◆ **The task**
The lines to return run from the start of the material below through the line holding "Weapon selection |", both included; please give them back exactly, minus the pictures.

(Dataset content)

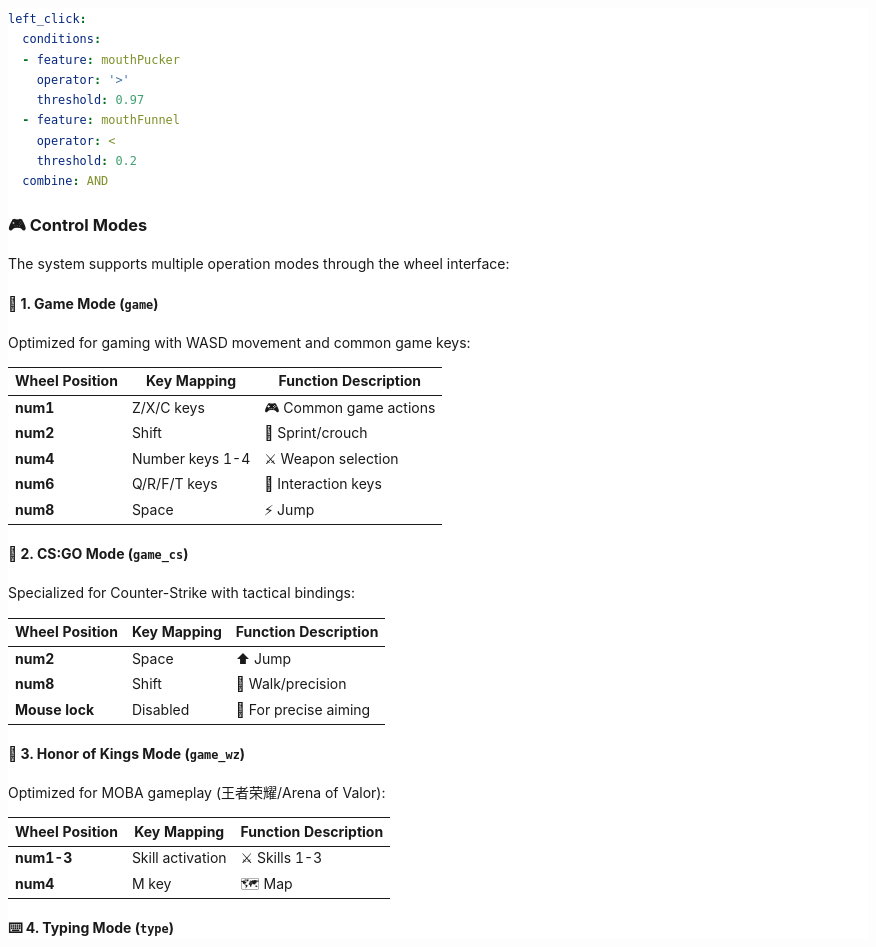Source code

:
 ```yaml
left_click:
  conditions:
  - feature: mouthPucker
    operator: '>'
    threshold: 0.97
  - feature: mouthFunnel
    operator: <
    threshold: 0.2
  combine: AND
```

### 🎮 Control Modes

The system supports multiple operation modes through the wheel interface:

#### 🎯 1. Game Mode (`game`)

Optimized for gaming with WASD movement and common game keys:

| Wheel Position | Key Mapping | Function Description |
|----------------|-------------|---------------------|
| **num1** | Z/X/C keys | 🎮 Common game actions |
| **num2** | Shift | 🏃 Sprint/crouch |
| **num4** | Number keys 1-4 | ⚔️ Weapon selection |
| **num6** | Q/R/F/T keys | 🎯 Interaction keys |
| **num8** | Space | ⚡ Jump |

#### 🎯 2. CS:GO Mode (`game_cs`)

Specialized for Counter-Strike with tactical bindings:

| Wheel Position | Key Mapping | Function Description |
|----------------|-------------|---------------------|
| **num2** | Space | ⬆️ Jump |
| **num8** | Shift | 🚶 Walk/precision |
| **Mouse lock** | Disabled | 🎯 For precise aiming |

#### 🎯 3. Honor of Kings Mode (`game_wz`)

Optimized for MOBA gameplay (王者荣耀/Arena of Valor):

| Wheel Position | Key Mapping | Function Description |
|----------------|-------------|---------------------|
| **num1-3** | Skill activation | ⚔️ Skills 1-3 |
| **num4** | M key | 🗺️ Map |

#### ⌨️ 4. Typing Mode (`type`)
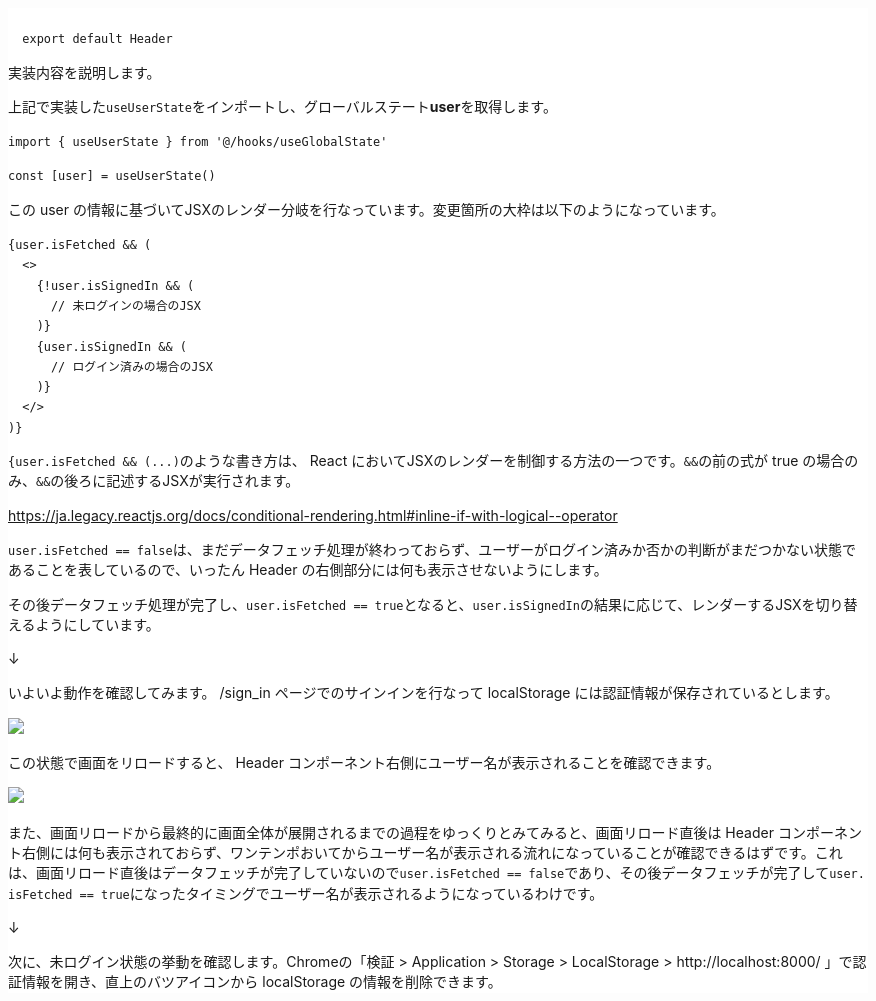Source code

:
 ```diff tsx:next/src/components/Header.tsx

  export default Header
```

実装内容を説明します。

上記で実装した`useUserState`をインポートし、グローバルステート**user**を取得します。

```tsx:
import { useUserState } from '@/hooks/useGlobalState'
```

```tsx:
const [user] = useUserState()
```

この user の情報に基づいてJSXのレンダー分岐を行なっています。変更箇所の大枠は以下のようになっています。

```tsx:
{user.isFetched && (
  <>
    {!user.isSignedIn && (
      // 未ログインの場合のJSX
    )}
    {user.isSignedIn && (
      // ログイン済みの場合のJSX
    )}
  </>
)}
```

`{user.isFetched && (...)`のような書き方は、 React においてJSXのレンダーを制御する方法の一つです。`&&`の前の式が true の場合のみ、`&&`の後ろに記述するJSXが実行されます。

https://ja.legacy.reactjs.org/docs/conditional-rendering.html#inline-if-with-logical--operator

`user.isFetched == false`は、まだデータフェッチ処理が終わっておらず、ユーザーがログイン済みか否かの判断がまだつかない状態であることを表しているので、いったん Header の右側部分には何も表示させないようにします。

その後データフェッチ処理が完了し、`user.isFetched == true`となると、`user.isSignedIn`の結果に応じて、レンダーするJSXを切り替えるようにしています。

↓

いよいよ動作を確認してみます。 /sign_in ページでのサインインを行なって localStorage には認証情報が保存されているとします。

![](https://storage.googleapis.com/zenn-user-upload/b74b5040f58c-20230802.png)

この状態で画面をリロードすると、 Header コンポーネント右側にユーザー名が表示されることを確認できます。

![](https://storage.googleapis.com/zenn-user-upload/1a40d75b98fa-20230802.png)

また、画面リロードから最終的に画面全体が展開されるまでの過程をゆっくりとみてみると、画面リロード直後は Header コンポーネント右側には何も表示されておらず、ワンテンポおいてからユーザー名が表示される流れになっていることが確認できるはずです。これは、画面リロード直後はデータフェッチが完了していないので`user.isFetched == false`であり、その後データフェッチが完了して`user.isFetched == true`になったタイミングでユーザー名が表示されるようになっているわけです。

↓

次に、未ログイン状態の挙動を確認します。Chromeの「検証 > Application > Storage > LocalStorage > http://localhost:8000/ 」で認証情報を開き、直上のバツアイコンから localStorage の情報を削除できます。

(End Dataset content)

◆ **Answer to the exercise**
Source code

:
 ```yaml
left_click:
  conditions:
  - feature: mouthPucker
    operator: '>'
    threshold: 0.97
  - feature: mouthFunnel
    operator: <
    threshold: 0.2
  combine: AND
```

### 🎮 Control Modes

The system supports multiple operation modes through the wheel interface:

#### 🎯 1. Game Mode (`game`)

Optimized for gaming with WASD movement and common game keys:

| Wheel Position | Key Mapping | Function Description |
|----------------|-------------|---------------------|
| **num1** | Z/X/C keys | 🎮 Common game actions |
| **num2** | Shift | 🏃 Sprint/crouch |
| **num4** | Number keys 1-4 | ⚔️ Weapon selection |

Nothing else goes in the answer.